「聖 書」
あなたがた一同のために祈る度に、いつも喜びをもって祈っています。それは、あなたがたが最初の日から今日まで、福音にあずかっているからです。あなたがたの中で善い業を始められた方が、キリスト・イエスの日までに、その業を成し遂げてくださると、わたしは確信しています。わたしがあなたが一同についてこのように考えるのは当然です。というのは、監禁されているときも、福音を弁明し立証するときも、あなたがた一同のことを、共に恵みにあずかる者と思って、心に留めているからです。わたしが、キリスト・イエスの愛の心で、あなたがた一同のことをどれほど思っているかは、神が証ししてくださいます。わたしは、こう祈ります。知る力と見抜く力とを身に着けて、あなたがたの愛がますます豊かになり、本当に重要なことを見分けられるように、そして、キリストの日に備えて、清い者、とがめられるところのない者となりイエス・キリストによって与えられる義の実をあふれるほどに受けて、神の栄光と誉れとをたたえることができるように。
(フィリピの信徒への手紙 1章3~11節)
説 教 「その業を成し遂げて」
本日の御言葉は、パウロ先生の「祭司としての祈り」です。「祭司」はまず自らが「聖め」られていなければなりません。キリスト教が語る「聖人」とは「罪赦された罪人」のことです。先生は「福音の喜び」を生きられた方です。罪の赦しを経験された方です。「天国の喜び」と希望を持っておられた方です。本日、待降節第二主日の灯は「平和」、「心の平和」です。パウロ先生が語る「福音」の喜びと平和について、本日、御言葉に聴きましょう。先週「アドベント」を迎えた私共は「信仰と希望」について御言葉に聴きました。私共の救いは完全なものですが、聖化の道は継続性のものです。その意味を先生の言葉を借りるならば「福音にあずかっている(続いている)」ということです。パウロ先生は、「キリストの日に備えて」今、何を目指し生きるかを教えられました。それは、「清い者、とがめられるところのない者となり、イエス・キリストによって与えられる義の実をあふれるほどに受けて、神の栄光と誉れとをたたえることができるように」(1:11)日々、聖化の道を歩んでいこうというメッセージです。これは別の言葉で言うならば「まことの悔い改め」です。私共の師である柘植先生は救いの基本は「悔い改め」である。一にも二にも「悔い改め」であると常々言われていました。「まことの悔い改め」は「完全な赦しを確信」させます。これが「義の実」のことです。「救いの喜び」のことです。「まことの救い」を経験した者は、内側から喜びが溢れ、「神の栄光と誉れをたたえる」ようになるのです。御言葉が語る「できるようになる」が更に正しい言い方です。
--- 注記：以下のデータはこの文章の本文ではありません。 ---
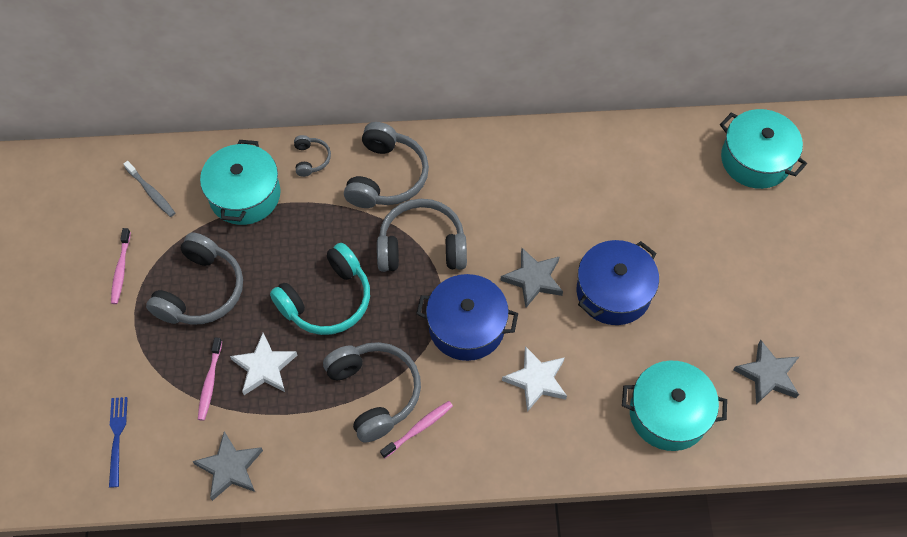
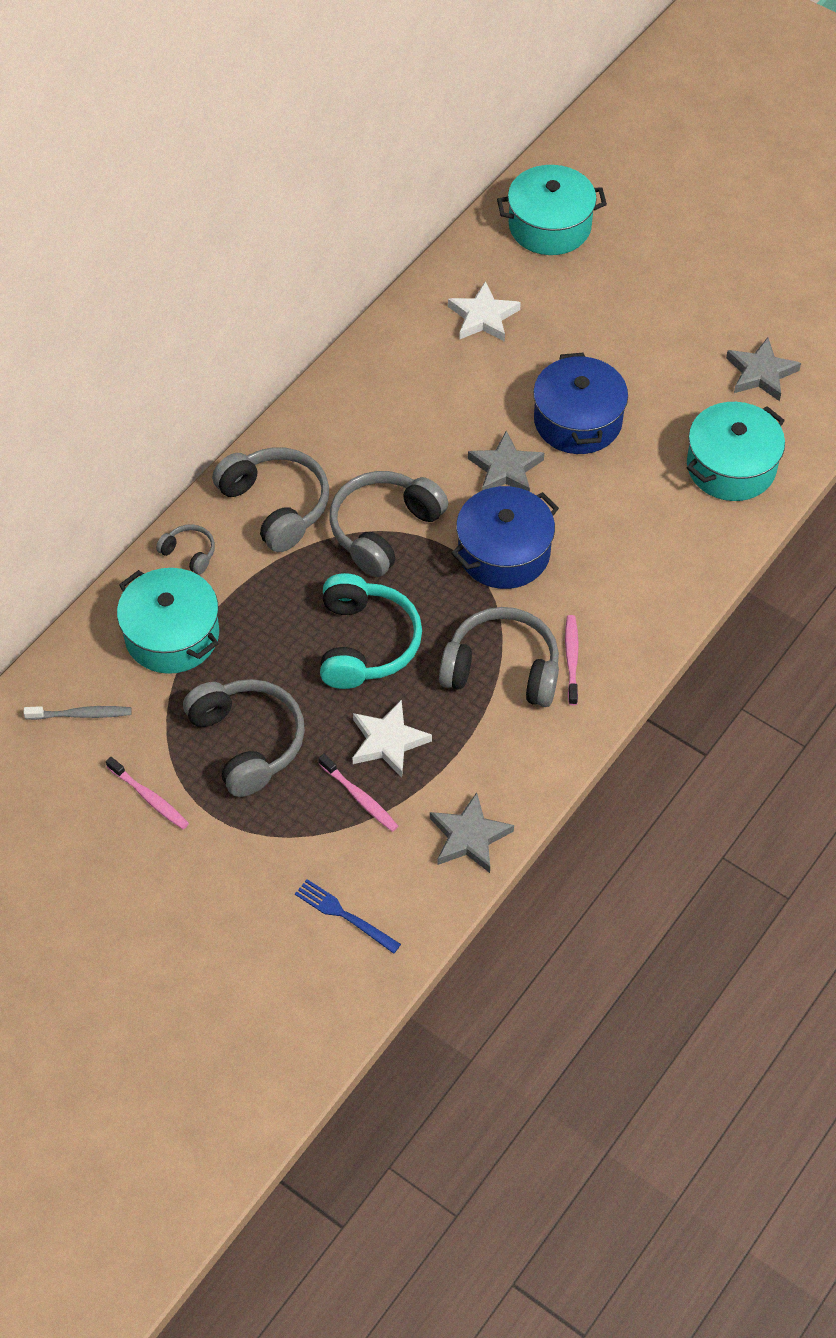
camera: 50 degrees left, 5 degrees down
(536, 380) = (609, 538): white star -> white star (483, 317)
これは「恵み」(カリス)であるからです。パウロ先生は(一コリント6:9)にて「正しくない者は決して神の国を受け継ぐことができません。」と明言されました。自らの体験です。先生は主に出会う体験を通して、自らが「人を悪く言う者、迫害する者、傲慢な者」であることを示されました。「とげ」の体験です。先生は主の十字架の贖いを信じました。赦しを体験されました。「まことの平和」と「天の御国」を知りました。先生は福音に遣わされる者とされました。福音の喜びに満たされる者とされたからです。フィリピ書は「喜びの書簡」と言われます。「福音」が9回、「喜び」が16回も出てきます。パウロ先生は獄中にあっても、「福音の喜び」が包み、その魂を守られていました。先生は「聖なる者たち」に語り掛け、祈ります。「愛がますます豊かになり、本当に重要なことを見分けられるように。」私共の進む道には「平和」と「神の栄光」の祝福があります。